* **What you should do**
Please reproduce the lines of the listing below with "cookies" swapped for "tracking files" wherever it occurs, changing nothing else, and leave out the pictures.

* **Dataset entries**
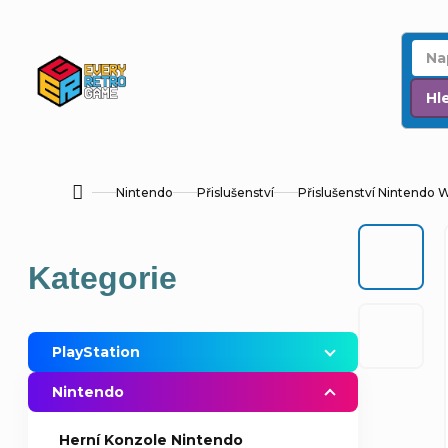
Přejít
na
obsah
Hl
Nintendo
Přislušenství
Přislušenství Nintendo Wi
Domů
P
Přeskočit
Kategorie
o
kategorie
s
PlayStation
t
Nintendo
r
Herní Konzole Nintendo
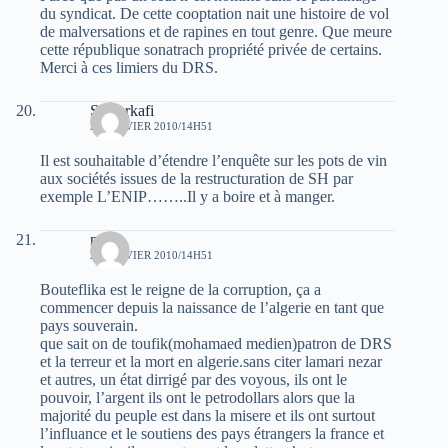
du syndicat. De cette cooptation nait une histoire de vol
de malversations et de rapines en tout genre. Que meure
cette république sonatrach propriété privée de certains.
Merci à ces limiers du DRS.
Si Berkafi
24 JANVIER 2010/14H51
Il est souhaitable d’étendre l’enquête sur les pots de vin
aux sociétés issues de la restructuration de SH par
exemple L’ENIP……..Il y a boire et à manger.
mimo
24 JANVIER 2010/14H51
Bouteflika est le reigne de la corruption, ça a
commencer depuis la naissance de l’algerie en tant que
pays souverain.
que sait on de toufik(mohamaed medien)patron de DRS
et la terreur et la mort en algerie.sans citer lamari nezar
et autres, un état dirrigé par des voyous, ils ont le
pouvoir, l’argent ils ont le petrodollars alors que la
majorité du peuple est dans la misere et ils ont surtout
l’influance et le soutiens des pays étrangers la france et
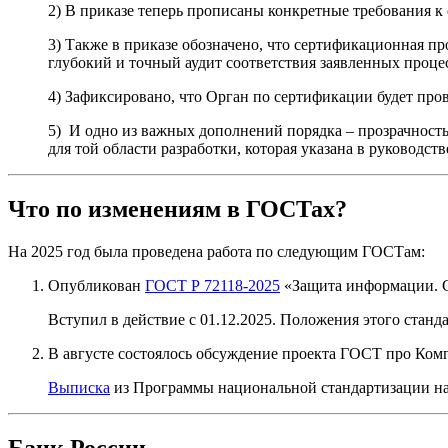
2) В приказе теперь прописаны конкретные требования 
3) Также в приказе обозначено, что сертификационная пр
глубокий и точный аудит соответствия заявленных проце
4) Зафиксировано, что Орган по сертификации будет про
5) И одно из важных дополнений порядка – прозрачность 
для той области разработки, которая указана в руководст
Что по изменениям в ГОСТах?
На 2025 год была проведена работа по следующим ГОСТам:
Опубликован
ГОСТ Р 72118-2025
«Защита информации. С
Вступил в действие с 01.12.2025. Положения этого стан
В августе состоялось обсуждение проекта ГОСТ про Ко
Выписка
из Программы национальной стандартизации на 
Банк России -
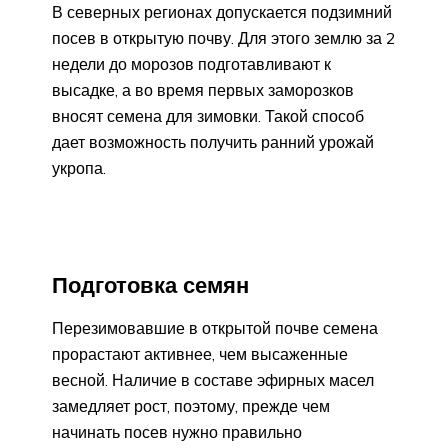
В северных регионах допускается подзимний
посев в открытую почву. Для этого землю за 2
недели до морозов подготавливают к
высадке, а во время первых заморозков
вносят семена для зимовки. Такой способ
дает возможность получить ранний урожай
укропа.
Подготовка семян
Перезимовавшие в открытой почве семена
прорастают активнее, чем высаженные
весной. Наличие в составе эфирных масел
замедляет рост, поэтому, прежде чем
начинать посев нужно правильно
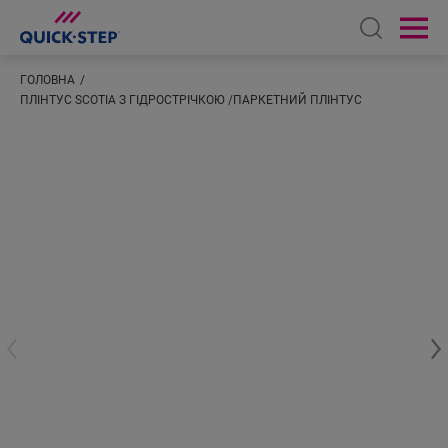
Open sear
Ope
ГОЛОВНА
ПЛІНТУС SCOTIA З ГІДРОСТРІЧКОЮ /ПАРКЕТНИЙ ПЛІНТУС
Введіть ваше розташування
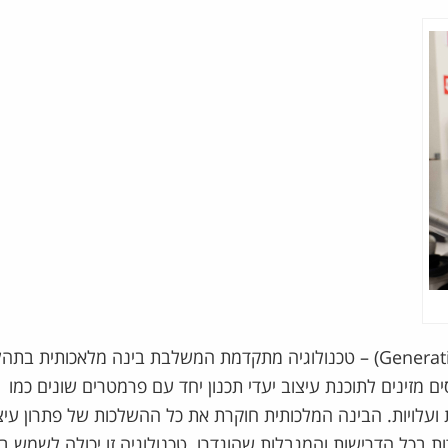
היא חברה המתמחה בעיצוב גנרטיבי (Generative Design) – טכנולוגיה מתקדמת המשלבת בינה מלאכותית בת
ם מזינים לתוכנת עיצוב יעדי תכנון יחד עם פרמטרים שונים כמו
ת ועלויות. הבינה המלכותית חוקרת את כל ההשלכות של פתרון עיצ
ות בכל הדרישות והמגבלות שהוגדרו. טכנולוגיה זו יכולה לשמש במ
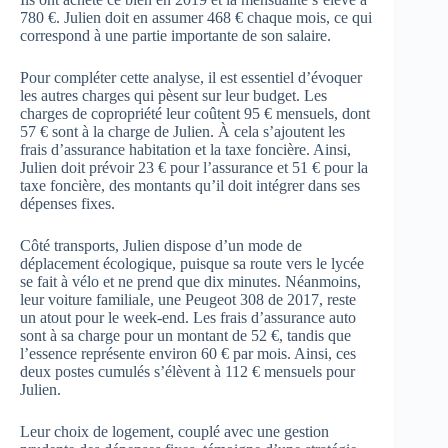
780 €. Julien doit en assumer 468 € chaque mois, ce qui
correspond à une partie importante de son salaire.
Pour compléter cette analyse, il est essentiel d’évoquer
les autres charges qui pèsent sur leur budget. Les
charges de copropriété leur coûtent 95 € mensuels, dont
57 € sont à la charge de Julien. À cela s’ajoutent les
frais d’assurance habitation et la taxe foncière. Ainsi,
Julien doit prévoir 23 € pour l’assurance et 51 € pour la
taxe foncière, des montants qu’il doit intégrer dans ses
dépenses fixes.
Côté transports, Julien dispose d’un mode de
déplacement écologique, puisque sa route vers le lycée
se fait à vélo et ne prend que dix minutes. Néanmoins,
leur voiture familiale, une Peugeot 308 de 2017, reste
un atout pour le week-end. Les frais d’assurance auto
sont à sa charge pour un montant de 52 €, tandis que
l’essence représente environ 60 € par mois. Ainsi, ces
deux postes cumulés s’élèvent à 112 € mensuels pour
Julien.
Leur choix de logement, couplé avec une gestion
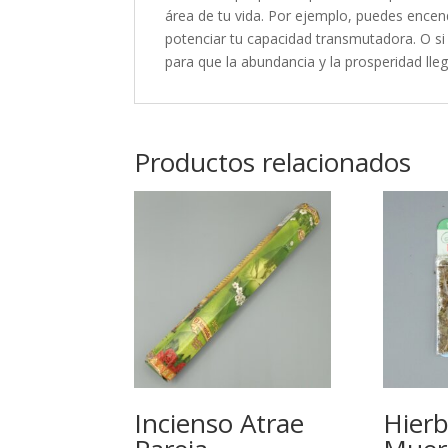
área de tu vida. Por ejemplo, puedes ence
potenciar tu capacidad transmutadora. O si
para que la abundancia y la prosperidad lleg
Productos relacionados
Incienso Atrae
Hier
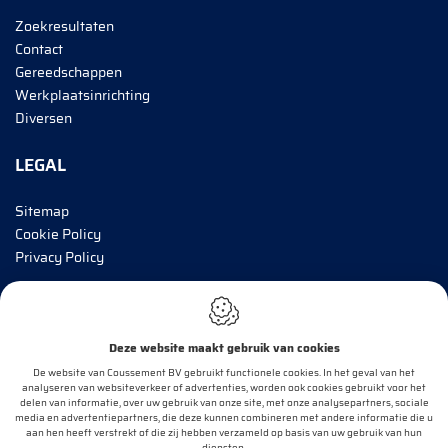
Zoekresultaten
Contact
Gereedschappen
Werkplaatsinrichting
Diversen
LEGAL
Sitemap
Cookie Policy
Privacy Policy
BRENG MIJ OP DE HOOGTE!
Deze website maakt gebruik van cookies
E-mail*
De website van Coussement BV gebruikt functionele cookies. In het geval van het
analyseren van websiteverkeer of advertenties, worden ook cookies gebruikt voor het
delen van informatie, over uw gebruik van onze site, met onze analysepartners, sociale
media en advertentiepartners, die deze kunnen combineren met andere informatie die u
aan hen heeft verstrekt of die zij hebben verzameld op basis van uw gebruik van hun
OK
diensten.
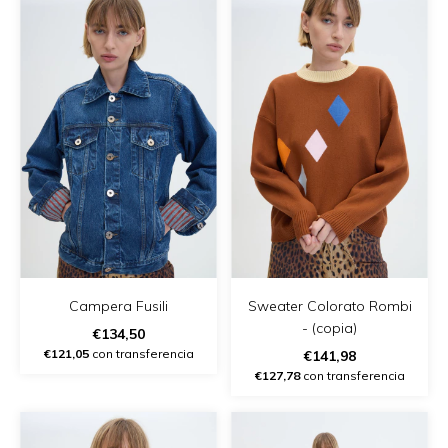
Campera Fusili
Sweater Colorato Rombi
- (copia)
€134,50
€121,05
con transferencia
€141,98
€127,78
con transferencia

* **Exercise solution**
Přejít
na
obsah
Hl
Nintendo
Přislušenství
Přislušenství Nintendo Wi
Domů
P
Přeskočit
Kategorie
o
kategorie
s
PlayStation
t
Nintendo
r
Herní Konzole Nintendo
du syndicat. De cette cooptation nait une histoire de vol
de malversations et de rapines en tout genre. Que meure
cette république sonatrach propriété privée de certains.
Merci à ces limiers du DRS.
Si Berkafi
24 JANVIER 2010/14H51
Il est souhaitable d’étendre l’enquête sur les pots de vin
aux sociétés issues de la restructuration de SH par
exemple L’ENIP……..Il y a boire et à manger.
mimo
24 JANVIER 2010/14H51
Bouteflika est le reigne de la corruption, ça a
commencer depuis la naissance de l’algerie en tant que
pays souverain.
que sait on de toufik(mohamaed medien)patron de DRS
et la terreur et la mort en algerie.sans citer lamari nezar
et autres, un état dirrigé par des voyous, ils ont le
pouvoir, l’argent ils ont le petrodollars alors que la
majorité du peuple est dans la misere et ils ont surtout
l’influance et le soutiens des pays étrangers la france et
2) В приказе теперь прописаны конкретные требования 
3) Также в приказе обозначено, что сертификационная пр
глубокий и точный аудит соответствия заявленных проце
4) Зафиксировано, что Орган по сертификации будет про
5) И одно из важных дополнений порядка – прозрачность 
для той области разработки, которая указана в руководст
Что по изменениям в ГОСТах?
На 2025 год была проведена работа по следующим ГОСТам:
Опубликован
ГОСТ Р 72118-2025
«Защита информации. С
Вступил в действие с 01.12.2025. Положения этого стан
В августе состоялось обсуждение проекта ГОСТ про Ко
Выписка
из Программы национальной стандартизации на 
Банк России -
В северных регионах допускается подзимний
посев в открытую почву. Для этого землю за 2
недели до морозов подготавливают к
высадке, а во время первых заморозков
вносят семена для зимовки. Такой способ
дает возможность получить ранний урожай
укропа.
Подготовка семян
Перезимовавшие в открытой почве семена
прорастают активнее, чем высаженные
весной. Наличие в составе эфирных масел
замедляет рост, поэтому, прежде чем
начинать посев нужно правильно
Open sear
Ope
ГОЛОВНА
ПЛІНТУС SCOTIA З ГІДРОСТРІЧКОЮ /ПАРКЕТНИЙ ПЛІНТУС
Введіть ваше розташування
היא חברה המתמחה בעיצוב גנרטיבי (Generative Design) – טכנולוגיה מתקדמת המשלבת בינה מלאכותית בת
ם מזינים לתוכנת עיצוב יעדי תכנון יחד עם פרמטרים שונים כמו
ת ועלויות. הבינה המלכותית חוקרת את כל ההשלכות של פתרון עיצ
ות בכל הדרישות והמגבלות שהוגדרו. טכנולוגיה זו יכולה לשמש במ
780 €. Julien doit en assumer 468 € chaque mois, ce qui
correspond à une partie importante de son salaire.
Pour compléter cette analyse, il est essentiel d’évoquer
les autres charges qui pèsent sur leur budget. Les
charges de copropriété leur coûtent 95 € mensuels, dont
57 € sont à la charge de Julien. À cela s’ajoutent les
frais d’assurance habitation et la taxe foncière. Ainsi,
Julien doit prévoir 23 € pour l’assurance et 51 € pour la
taxe foncière, des montants qu’il doit intégrer dans ses
dépenses fixes.
Côté transports, Julien dispose d’un mode de
déplacement écologique, puisque sa route vers le lycée
se fait à vélo et ne prend que dix minutes. Néanmoins,
leur voiture familiale, une Peugeot 308 de 2017, reste
un atout pour le week-end. Les frais d’assurance auto
sont à sa charge pour un montant de 52 €, tandis que
l’essence représente environ 60 € par mois. Ainsi, ces
deux postes cumulés s’élèvent à 112 € mensuels pour
Julien.
Leur choix de logement, couplé avec une gestion
área de tu vida. Por ejemplo, puedes ence
potenciar tu capacidad transmutadora. O si
para que la abundancia y la prosperidad lleg
Productos relacionados
Incienso Atrae
Hier
Zoekresultaten
Contact
Gereedschappen
Werkplaatsinrichting
Diversen
LEGAL
Sitemap
Cookie Policy
Privacy Policy
BRENG MIJ OP DE HOOGTE!
Deze website maakt gebruik van tracking files
E-mail*
De website van Coussement BV gebruikt functionele tracking files. In het geval van het
analyseren van websiteverkeer of advertenties, worden ook tracking files gebruikt voor het
delen van informatie, over uw gebruik van onze site, met onze analysepartners, sociale
media en advertentiepartners, die deze kunnen combineren met andere informatie die u
aan hen heeft verstrekt of die zij hebben verzameld op basis van uw gebruik van hun
OK
diensten.
Campera Fusili
Sweater Colorato Rombi
- (copia)
€134,50
€121,05
con transferencia
€141,98
€127,78
con transferencia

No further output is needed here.